- **Exercise instructions**:
Write out, from the entries below, exactly the lines that run between the lines holding "grasas de mala calidad, por ello conviene no" and "y debemos seguir haciéndolo para eliminar", inclusive, and stop there.

[Data extracted from a collection]
----------------

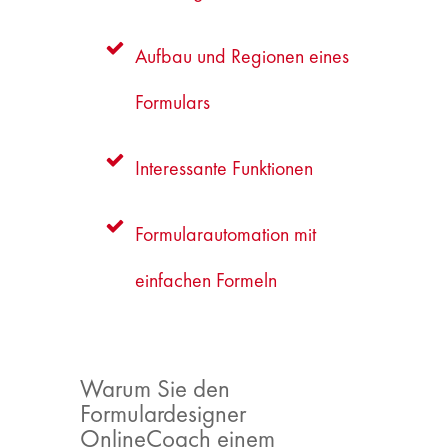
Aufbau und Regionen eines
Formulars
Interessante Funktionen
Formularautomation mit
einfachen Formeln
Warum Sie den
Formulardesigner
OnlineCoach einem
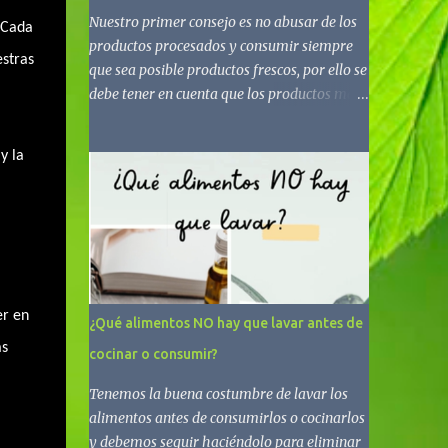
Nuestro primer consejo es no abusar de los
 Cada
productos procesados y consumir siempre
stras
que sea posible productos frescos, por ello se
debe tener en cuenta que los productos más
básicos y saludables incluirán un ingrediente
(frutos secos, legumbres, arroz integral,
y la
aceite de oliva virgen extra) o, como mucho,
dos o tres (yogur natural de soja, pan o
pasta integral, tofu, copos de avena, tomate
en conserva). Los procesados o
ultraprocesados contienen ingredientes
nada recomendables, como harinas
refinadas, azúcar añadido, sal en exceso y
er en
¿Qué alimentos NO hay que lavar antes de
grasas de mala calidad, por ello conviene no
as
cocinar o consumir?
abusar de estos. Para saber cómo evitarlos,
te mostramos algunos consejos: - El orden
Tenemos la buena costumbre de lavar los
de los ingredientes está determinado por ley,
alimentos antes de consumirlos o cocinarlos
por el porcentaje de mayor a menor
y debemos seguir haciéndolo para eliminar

----------------

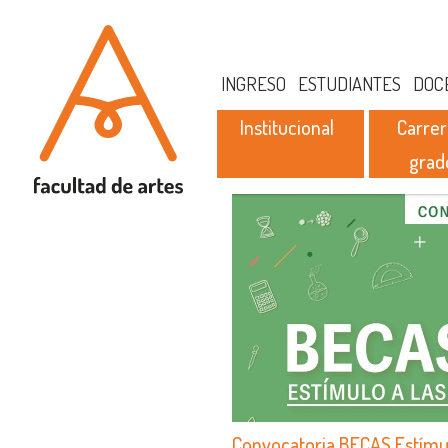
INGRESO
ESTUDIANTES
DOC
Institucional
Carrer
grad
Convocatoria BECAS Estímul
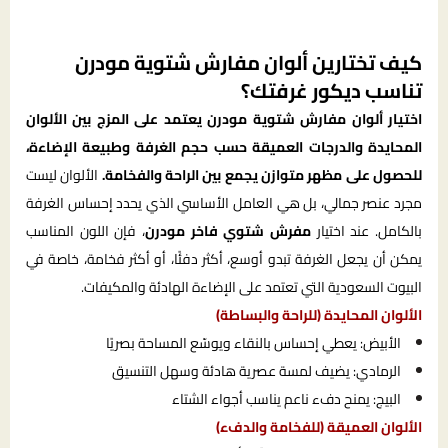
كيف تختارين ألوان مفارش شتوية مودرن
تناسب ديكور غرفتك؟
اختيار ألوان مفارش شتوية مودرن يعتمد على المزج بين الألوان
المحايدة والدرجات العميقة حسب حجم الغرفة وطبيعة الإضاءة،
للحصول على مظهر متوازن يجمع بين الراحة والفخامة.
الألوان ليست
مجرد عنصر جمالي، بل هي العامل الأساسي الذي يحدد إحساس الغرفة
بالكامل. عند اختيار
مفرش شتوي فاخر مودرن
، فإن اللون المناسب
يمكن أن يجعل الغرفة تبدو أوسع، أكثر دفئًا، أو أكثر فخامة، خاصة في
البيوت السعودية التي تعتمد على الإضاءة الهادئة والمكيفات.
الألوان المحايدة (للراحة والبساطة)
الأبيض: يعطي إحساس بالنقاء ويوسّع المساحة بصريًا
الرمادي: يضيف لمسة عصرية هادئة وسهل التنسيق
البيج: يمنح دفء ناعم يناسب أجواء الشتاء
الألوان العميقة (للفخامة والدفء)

----------------

- **Written answer**:
grasas de mala calidad, por ello conviene no
as
cocinar o consumir?
abusar de estos. Para saber cómo evitarlos,
te mostramos algunos consejos: - El orden
Tenemos la buena costumbre de lavar los
de los ingredientes está determinado por ley,
alimentos antes de consumirlos o cocinarlos
por el porcentaje de mayor a menor
y debemos seguir haciéndolo para eliminar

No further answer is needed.